Watch Portion Size with Daily Intake of Nuts
Because nuts have so many health benefits for the body, many people look to substitute them for unhealthier snack options, such as chips and pretzels, which have minimal nutrient profiles. Since portion sizes are often larger with other “snack” foods, consuming too many nuts in one sitting is easy – especially when watching TV.
The suggested nut serving is ¼ cup, or one ounce (30 grams), equivalent to a small handful. If you consume nut butter, do not have a serving of nuts on the same day. The recommended portion size of nut butter is two tablespoons. Nut butter should contain only raw or roasted nuts, with no additives (or only added salt).
Also, if you are using nuts in cooking or baking, consider those numbers when planning your daily meals and snacks. With their high caloric counts, overindulging in nuts can pack on the pounds when you are trying to do the opposite.
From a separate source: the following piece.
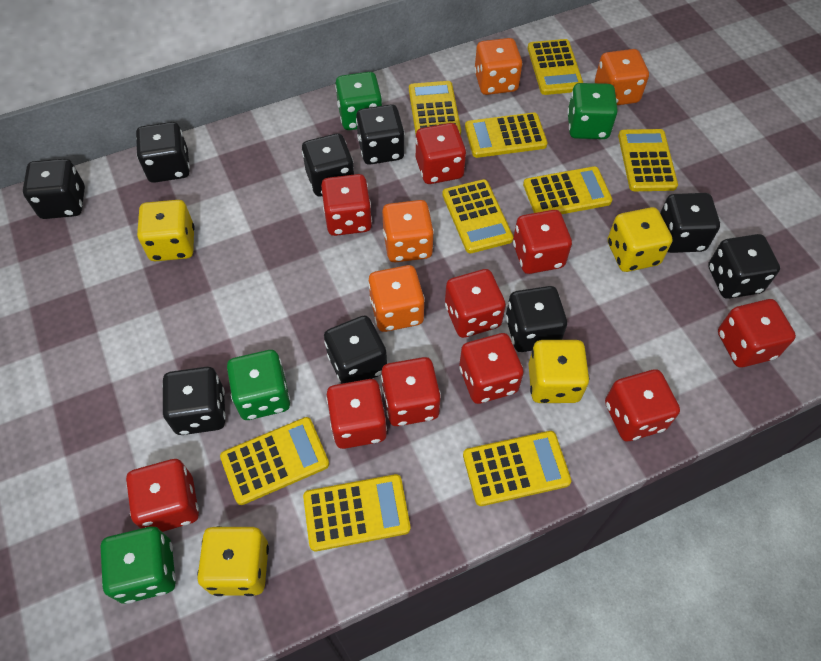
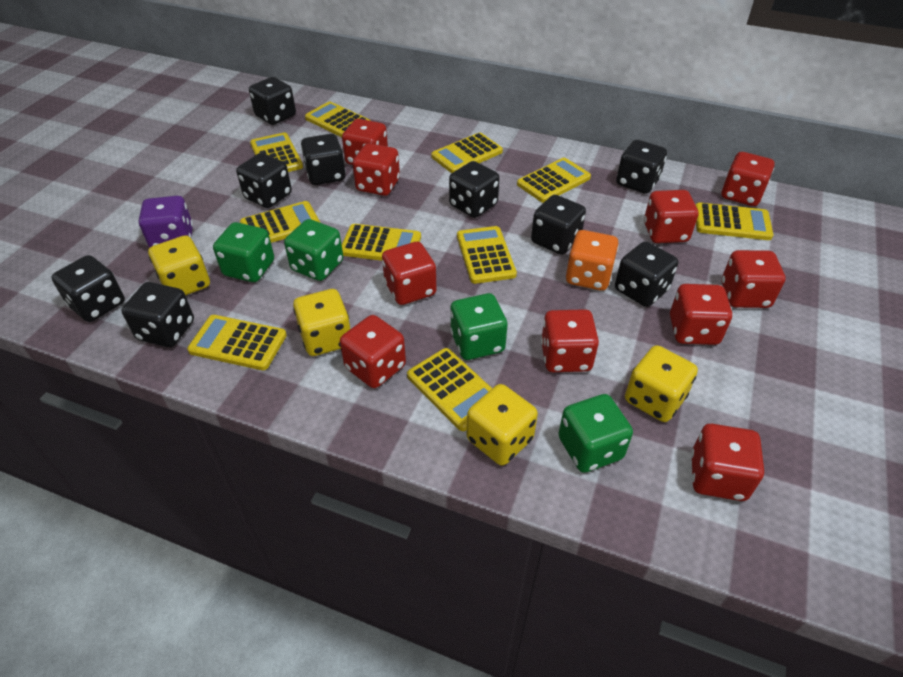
orange dice: 4 -> 1
purple dice: 0 -> 1
yellow calculator: 9 -> 10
Remember, moderation is the key to everything. Avoid using nut oils in cooking (coconut does not count) unless expressly called for in a recipe, as they do not have the same fiber profile as raw nuts. Extra virgin olive oil and avocado oils are the better choice. When used, walnut oil packs the most omega-3 fatty acids.
Conclusion
Consuming nuts in moderation has many health benefits for the body. They make an excellent option for snacking and are part of many heart-healthy diets.
The versatility of nuts allows for their use in many ways, including cooking and baking. They can be enjoyed anytime, from pesto sauces to nut flours, added to stir fry, or dipped in chocolate.
Roasting enhances the flavor of nuts, and sprinkling them with cinnamon and other spices can provide interesting snacking options. They can also be used to make homemade trail mix and granola.
If you are looking for an effortless way to improve your health, add a serving of nuts daily.